With bar prices prohibitively expensive, my abiding memory if RWC’19 was rugby fans congregating outside the local 7-11’s where cans of beer could be had for cheap. When the food outlets were mobbed in the early matches the Japanese allowed fans to bring in their own food, a courtesy that soon expanded to drink as well since the nice people on the gate were far too polite to ever check your bag properly.

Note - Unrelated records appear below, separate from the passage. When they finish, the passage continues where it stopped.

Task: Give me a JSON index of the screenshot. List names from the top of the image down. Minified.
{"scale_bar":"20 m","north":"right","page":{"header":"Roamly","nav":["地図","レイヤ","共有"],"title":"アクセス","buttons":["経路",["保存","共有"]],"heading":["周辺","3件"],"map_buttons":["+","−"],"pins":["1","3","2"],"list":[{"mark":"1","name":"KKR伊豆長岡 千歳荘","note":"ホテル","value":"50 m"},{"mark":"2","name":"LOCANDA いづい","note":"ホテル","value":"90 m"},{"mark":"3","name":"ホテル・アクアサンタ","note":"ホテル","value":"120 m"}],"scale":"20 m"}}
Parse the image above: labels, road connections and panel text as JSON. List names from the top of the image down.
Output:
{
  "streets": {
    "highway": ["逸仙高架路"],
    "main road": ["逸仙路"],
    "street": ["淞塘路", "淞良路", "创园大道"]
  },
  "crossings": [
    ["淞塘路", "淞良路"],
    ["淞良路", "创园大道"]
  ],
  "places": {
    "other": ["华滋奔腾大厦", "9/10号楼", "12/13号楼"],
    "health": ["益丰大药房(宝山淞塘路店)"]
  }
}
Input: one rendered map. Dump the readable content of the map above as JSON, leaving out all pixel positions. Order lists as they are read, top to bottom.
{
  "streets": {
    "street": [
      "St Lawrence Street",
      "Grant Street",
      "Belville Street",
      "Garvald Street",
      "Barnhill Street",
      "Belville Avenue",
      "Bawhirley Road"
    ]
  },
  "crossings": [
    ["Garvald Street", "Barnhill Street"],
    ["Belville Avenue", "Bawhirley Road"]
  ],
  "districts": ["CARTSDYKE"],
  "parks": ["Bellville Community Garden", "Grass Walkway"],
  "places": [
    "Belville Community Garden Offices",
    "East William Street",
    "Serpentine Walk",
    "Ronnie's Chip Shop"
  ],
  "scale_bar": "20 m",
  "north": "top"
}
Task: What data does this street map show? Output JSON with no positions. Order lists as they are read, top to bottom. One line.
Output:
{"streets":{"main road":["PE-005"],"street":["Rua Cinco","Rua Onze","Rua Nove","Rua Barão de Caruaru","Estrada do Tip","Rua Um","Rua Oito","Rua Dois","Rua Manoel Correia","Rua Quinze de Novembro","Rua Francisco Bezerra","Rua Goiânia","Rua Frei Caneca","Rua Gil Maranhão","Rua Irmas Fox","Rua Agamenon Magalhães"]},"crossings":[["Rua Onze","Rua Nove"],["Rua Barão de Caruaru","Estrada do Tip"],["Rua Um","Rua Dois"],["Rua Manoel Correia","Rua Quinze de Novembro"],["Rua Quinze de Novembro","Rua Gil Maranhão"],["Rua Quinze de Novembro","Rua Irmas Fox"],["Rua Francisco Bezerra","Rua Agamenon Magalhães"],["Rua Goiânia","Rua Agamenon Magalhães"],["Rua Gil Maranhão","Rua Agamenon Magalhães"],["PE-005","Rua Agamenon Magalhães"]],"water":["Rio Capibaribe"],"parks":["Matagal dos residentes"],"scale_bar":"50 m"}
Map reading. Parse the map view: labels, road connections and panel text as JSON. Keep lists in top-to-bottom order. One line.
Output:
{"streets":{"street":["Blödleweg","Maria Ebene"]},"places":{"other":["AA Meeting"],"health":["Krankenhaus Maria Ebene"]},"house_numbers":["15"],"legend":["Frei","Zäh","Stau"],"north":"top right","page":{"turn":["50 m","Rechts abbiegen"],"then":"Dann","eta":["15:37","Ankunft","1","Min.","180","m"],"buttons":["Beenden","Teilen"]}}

The Tokyo Olympics are going to be a blast, if the opportunity arises then grab it with both hands, but it is not obvious we can say the same thing about RWC’23 which is, of course, in France.

– IAIN MORRISON

 

Scotland’s squad of 31 did not have strength in depth to compete in RWC.  The reason for this is the small base of players from which the squad is selected. That then raises the question of how to increase this base. Would a third pro team do the trick? Or will Super Six raise the playing standard sufficiently to produce more players capable of performing in international rugby?  The problem is much more deep rooted and is about increasing numbers in age-grade rugby. A small number of independent schools do a very good job of producing top players but what Scotland has to do is to tap into the enormous potential within the 95% of youngsters educated in the state sector, most of whom play rugby through the club system. That’s for Murrayfield to find solutions but it could also be in the hands of a Scottish Government seeking to increase participation in active sport.